The following set of commands assume that you begin with a Mac OS X that does not have any of the necessities already installed. You can, thus, skip anything you have already done, e.g., if you have already installed Xcode, skip to Step 2.
Step 1: Install the Xcode development and command line tool environment. You’ll have to get Xcode from the Mac App Store. Supposedly, you can avoid this by simply installing the command line tools (see command below), but I have come across at least on instance where it seemed like I needed to go inside Xocde itself and download and install things from within preferences. (This was the old way of doing it.) Here’s the terminal command to install the Command Line Tools (a bit redundant isn’t it?):
Nota bene: I continue to see warnings when installing Python and its modules when I have not installed the complete Xcode from the App Store. They look like this:
Warning: xcodebuild exists but failed to execute
Warning: Xcode does not appear to be installed; most ports will likely fail to build.
I am installing the complete setup now on another machine, I will update this post if anything is borked.
Step 2: Install MacPorts.
If, like me, you have recently upgraded your operating system and things are borked, then you need to clean out the old installation(s). This means downloading the installer and running it like you did when you were young. It’s still fast and easy. The uninstallation is also fast and easy. Cleaning, however, takes some time. The steps below first document what you have installed before working you clean everything out:
port -qv installed > myports.txt
sudo port -f uninstall installed
sudo port clean all
You can use the myports document as your list. (The migration page at MacPorts does have a way to automate the re-installation process using this document. Try it, if you like.)
At any rate, once you have MacPorts installed, pretty much everything else you need is going to be found and then installed via
port search and then
Step 3: Now you can start installing the stuff you want to install, like [Python 2.7][python]:
sudo port selfupdate
sudo port install python27
sudo port install python_select
sudo port select --set python python27
Step 4: Install everything needed for the NLTK — numpy, scipy, and matplotlib:
sudo port install py27-numpy
sudo port install py27-scipy
sudo port install py27-matplotlib
sudo port install py27-nltk
At this point, if you are only interested in NLP (natural language processing), you are done.
Optional: If you are going to pull anything from websites, then you can make your life easier by getting Beautiful Soup, which parses HTML for you:
sudo port install py27-beautifulsoup4
(Check for versions, as it may have incremented up.)

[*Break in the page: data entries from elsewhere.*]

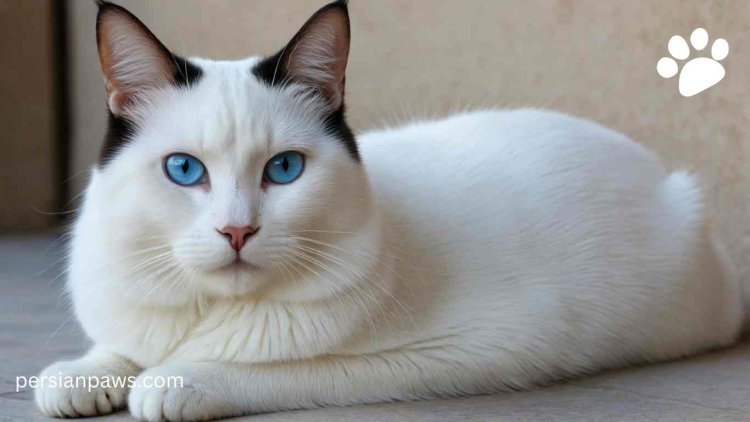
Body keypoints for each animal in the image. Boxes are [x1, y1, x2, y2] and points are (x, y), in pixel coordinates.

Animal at [38, 1, 748, 420]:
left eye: (284, 170)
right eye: (185, 170)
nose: (237, 230)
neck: (206, 311)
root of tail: (659, 170)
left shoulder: (462, 350)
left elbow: (282, 370)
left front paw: (175, 380)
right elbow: (114, 350)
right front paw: (82, 376)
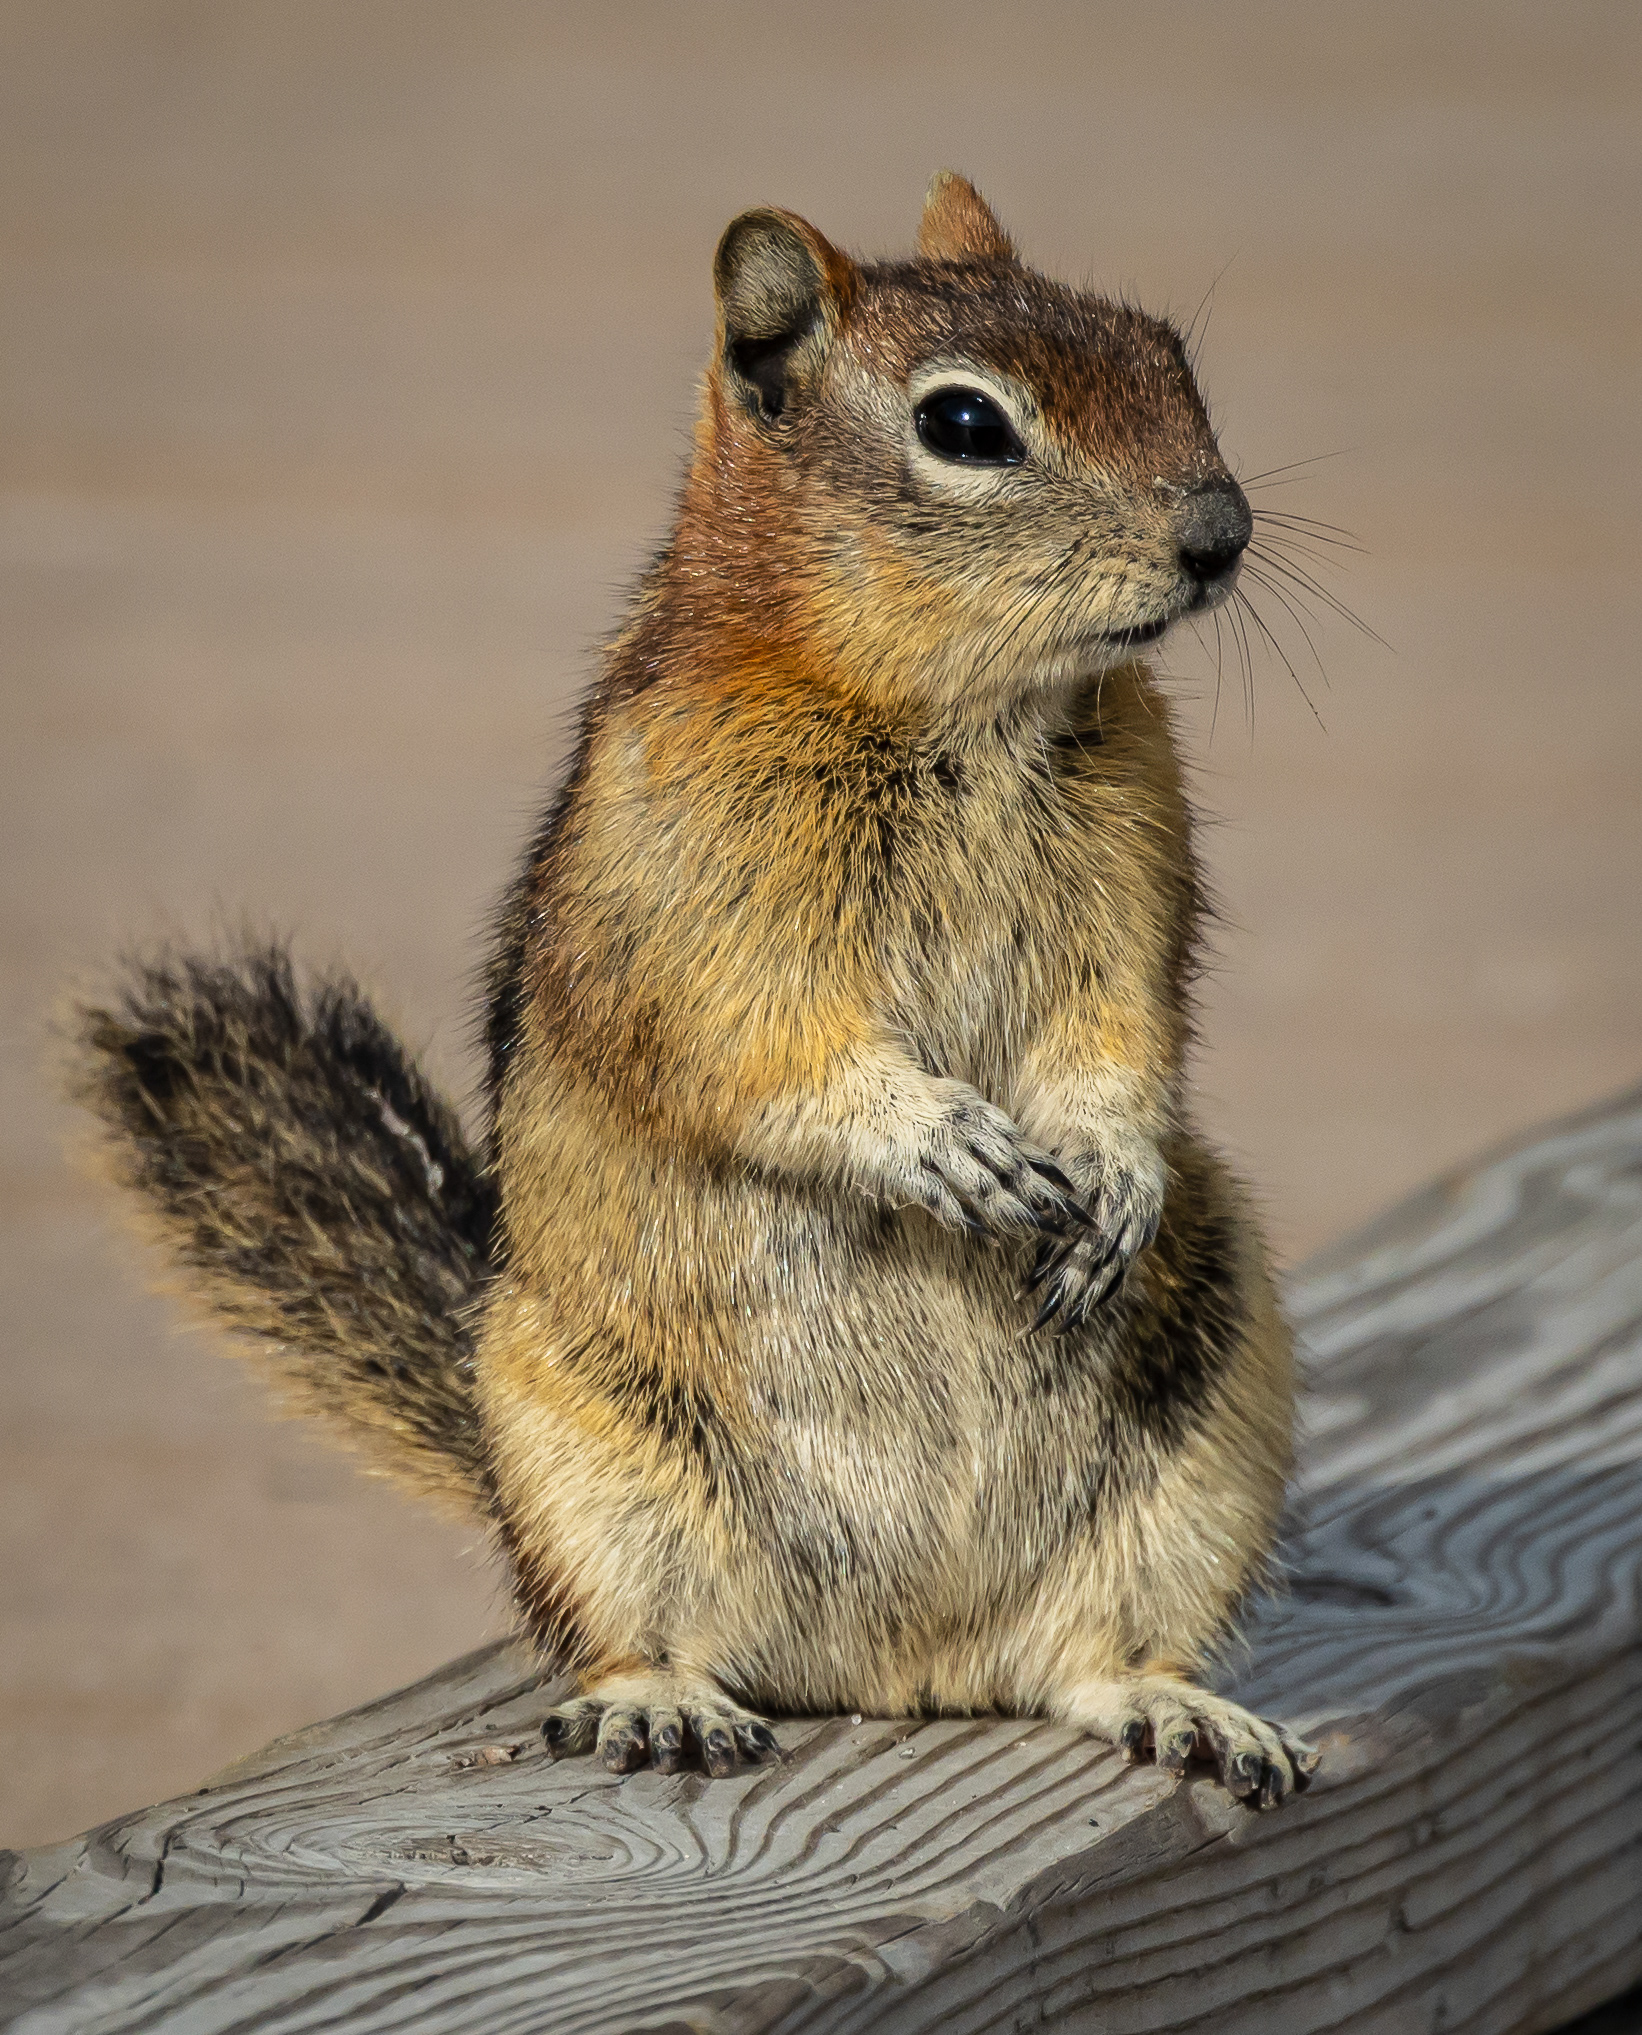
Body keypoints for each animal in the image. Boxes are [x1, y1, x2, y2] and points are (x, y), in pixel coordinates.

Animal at [73, 173, 1316, 1807]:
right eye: (965, 425)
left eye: (1166, 349)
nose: (1218, 533)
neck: (963, 713)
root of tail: (901, 1667)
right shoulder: (693, 897)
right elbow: (757, 1047)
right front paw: (941, 1142)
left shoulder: (1133, 868)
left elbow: (1126, 1031)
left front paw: (1107, 1168)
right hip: (590, 1465)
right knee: (629, 1634)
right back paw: (659, 1697)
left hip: (1206, 1413)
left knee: (1093, 1655)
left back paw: (1181, 1706)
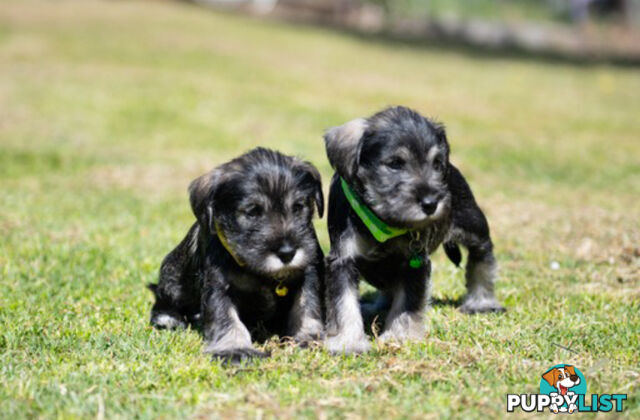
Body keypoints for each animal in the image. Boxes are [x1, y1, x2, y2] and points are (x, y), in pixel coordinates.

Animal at [149, 147, 324, 360]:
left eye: (298, 206)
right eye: (252, 211)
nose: (287, 253)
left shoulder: (308, 274)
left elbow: (307, 307)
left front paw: (309, 338)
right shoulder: (219, 287)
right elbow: (226, 317)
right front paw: (235, 349)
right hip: (172, 278)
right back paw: (169, 318)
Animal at [324, 106, 504, 354]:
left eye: (436, 163)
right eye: (395, 163)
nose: (431, 203)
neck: (383, 220)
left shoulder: (414, 263)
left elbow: (407, 304)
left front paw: (398, 337)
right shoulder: (342, 259)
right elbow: (344, 304)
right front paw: (348, 341)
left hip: (474, 226)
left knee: (482, 257)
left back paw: (482, 302)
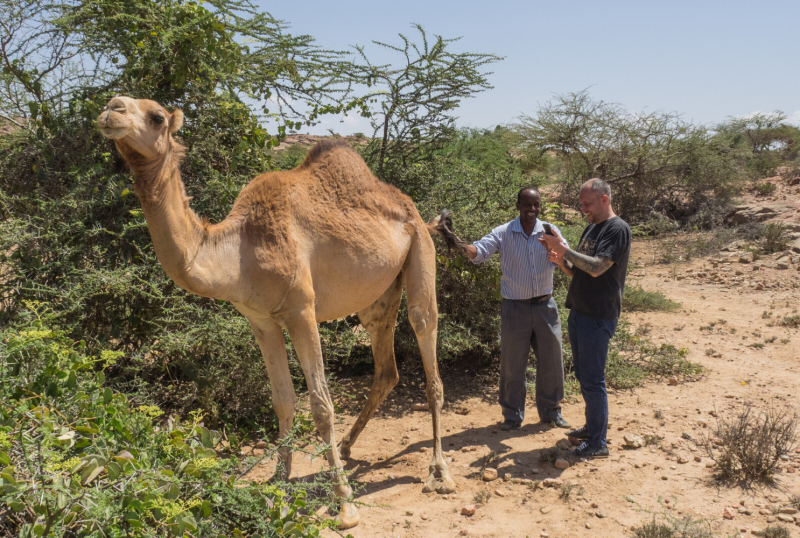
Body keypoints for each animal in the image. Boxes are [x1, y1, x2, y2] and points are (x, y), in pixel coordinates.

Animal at [97, 96, 456, 528]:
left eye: (156, 117)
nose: (112, 109)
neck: (239, 250)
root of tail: (419, 214)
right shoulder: (260, 319)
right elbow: (283, 400)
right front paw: (278, 490)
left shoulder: (301, 309)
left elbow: (320, 406)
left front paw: (344, 504)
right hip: (378, 295)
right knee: (386, 367)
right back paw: (349, 447)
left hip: (420, 253)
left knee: (425, 339)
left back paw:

Step 5: If, however, you are also interested in network analysis as well as topic modeling and other forms of “big” data analysis, you can also install three Python modules built to do so — NetworkX, Gensim, and pandas:
sudo port install py27-networkx
sudo port install py27-gensim
sudo port install py27-pandas
Step 6: You have a pretty powerful analytical toolkit now at your disposal. If yo would like to make the user interface a bit more “friendly,” let me suggest that you also install
iPython, an interactive Python interpreter, and, the best thing since someone sliced something in order to serve it the iPython notebook:
sudo port install py27-ipython
port select --set ipython ipython27
Then, the iPython notebook components:
sudo port install py27-jinja2
sudo port install py27-sphinx
sudo port install py27-zmq
sudo port install py27-pygments
sudo port install py27-tornado
sudo port install py27-nose
sudo port install py27-readline
I can’t tell you what a joy iPython notebooks are to use: you can copy complete scripts into a code cell and get results by simply hitting SHIFT + ENTER. And everything is captured for you in a space where you can also make notes on what you are doing, or, in my case, trying to do, in markdown. Everything is saved to a modified JSON file with the extension
ipynb. Even better, you can transform the file, using the
nbconvert utility, into HTML or LaTeX or PDF. It is very, very, nice.
Options: if you want that LaTeX option for
nbconvert to work, you are going to need a functional TeX installation:
sudo port install texlive-latex
Nota bene: In my experience, any TeX installation is big, so if you are in a hurry, either open up another terminal window (or tab), do something in the GUI, or go fix yourself a cup of coffee. It’s going to take a while, and unless staring at the installation log as it scrolls by is your thing, and, hey, it could be, I suggest you let the code take its course and get some other things done.
And, if you need to convert scanned documents into text, the open source OCR application Tesseract is available:
sudo port install tesseract
You’ll need to install your preferred languages, in my case:
sudo port install tesseract-eng
See this search for
tesseract for all the languages available.
Afterword: There is also, sigh!, a machine learning module for python called SciKit that does all kinds of things that at this moment in time both excites me and makes my head hurt.